William Maclay Awl (May 24, 1799 – November 19, 1876) was a psychiatrist, a politician and a mental health hospital administrator.

==Biography==
He was born in Harrisburg, Pennsylvania, to Mary (Maclay) Awl and lawyer and State Senator Samuel Awl. He studied basic medical concepts under a local physician. At age 20 he entered the medical department of the University of Pennsylvania. Failing to graduate, he began a temporary practice in his hometown, specializing in anatomy and surgery, but later accompanied a knapsacker to Lancaster, Ohio, in 1826. In 1830 he married Rebecca Loughey. He then practiced his profession in many towns within Ohio, but finally settled in Columbus, Ohio, in 1833 where he stayed for the rest of his life. He was the first surgeon west of the Allegheny Mountains to tie the left Common carotid artery.

In Columbus he quickly specialized in treating mental disorders and management of people suffering from insanity. He was once stated that if he could fix his eyes on those of even the most violent lunatic he could control him without difficulty, an accomplishment which he succeeded in doing several times. He was a common witness in court to cases of doubtful insanity. Both he and Marmaduke B. Wright were members of the Ohio General Assembly. Together they promoted a bill which later became law in 1835 in which Ohio insanity cases would come under the care of the state.

-*-

## WORK REQUEST A
Answer these questions from the passage on William Maclay Awl:
(i) At what age did Awl enter the medical department of the University of Pennsylvania?
(ii) In what year did he settle in Columbus, Ohio?
(iii) In what year did the bill he promoted with Marmaduke B. Wright become law?
## WORK REQUEST B
Decide whether each statement agrees with the passage on William Maclay Awl. Answer yes or no, and quote the words of the passage that decide it.
(i) Awl graduated from the medical department of the University of Pennsylvania.
(ii) Awl married Rebecca Loughey in 1830.
(iii) Awl moved away from Columbus a few years after settling there.
## WORK REQUEST C
Extend the passage on William Maclay Awl, starting right after its last sentence.
These rows are taken from a different source than the passage above.

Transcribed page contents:
-*-

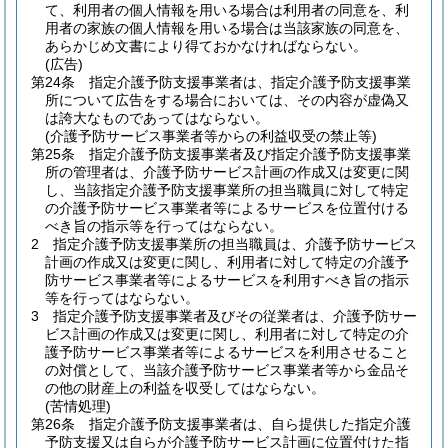
て、利用者の個人情報を用いる場合は利用者の同意を、利
用者の家族の個人情報を用いる場合は当該家族の同意を、
あらかじめ文書により得ておかなければならない。
(広告)
第24条
指定介護予防支援事業者は、指定介護予防支援事業
所について広告をする場合においては、その内容が虚偽又
は誇大なものであってはならない。
(介護予防サービス事業者等からの利益収受の禁止等)
第25条
指定介護予防支援事業者及び指定介護予防支援事業
所の管理者は、介護予防サービス計画の作成又は変更に関
し、当該指定介護予防支援事業所の担当職員に対して特定
の介護予防サービス事業者等によるサービスを位置付ける
べき旨の指示等を行ってはならない。
2
指定介護予防支援事業所の担当職員は、介護予防サービス
計画の作成又は変更に関し、利用者に対して特定の介護予
防サービス事業者等によるサービスを利用すべき旨の指示
等を行ってはならない。
3
指定介護予防支援事業者及びその従業者は、介護予防サー
ビス計画の作成又は変更に関し、利用者に対して特定の介
護予防サービス事業者等によるサービスを利用させること
の対償として、当該介護予防サービス事業者等から金品そ
の他の財産上の利益を収受してはならない。
(苦情処理)
第26条
指定介護予防支援事業者は、自ら提供した指定介護
予防支援又は自らが介護予防サービス計画に位置付けた指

-*-

## ANSWER SPACE A
(i) At age 20.
(ii) In 1833.
(iii) In 1835.

## ANSWER SPACE B
(i) No: "Failing to graduate, he began a temporary practice in his hometown"
(ii) Yes: "In 1830 he married Rebecca Loughey."
(iii) No: "finally settled in Columbus, Ohio, in 1833 where he stayed for the rest of his life"

## ANSWER SPACE C
William Maclay Awl then was acting superintendent of the "State Hospital", which opened in 1838. Also in 1838 he was president of the Association of Superintendents of Asylums for the Insane of the United States and Canada. He held this position until 1851. He headed a bill which founded schools for the education of the blind and feeble-minded in Ohio. In addition, in 1846, he, Daniel Drake, and other leading members of his field to establish the Ohio State Medical Society.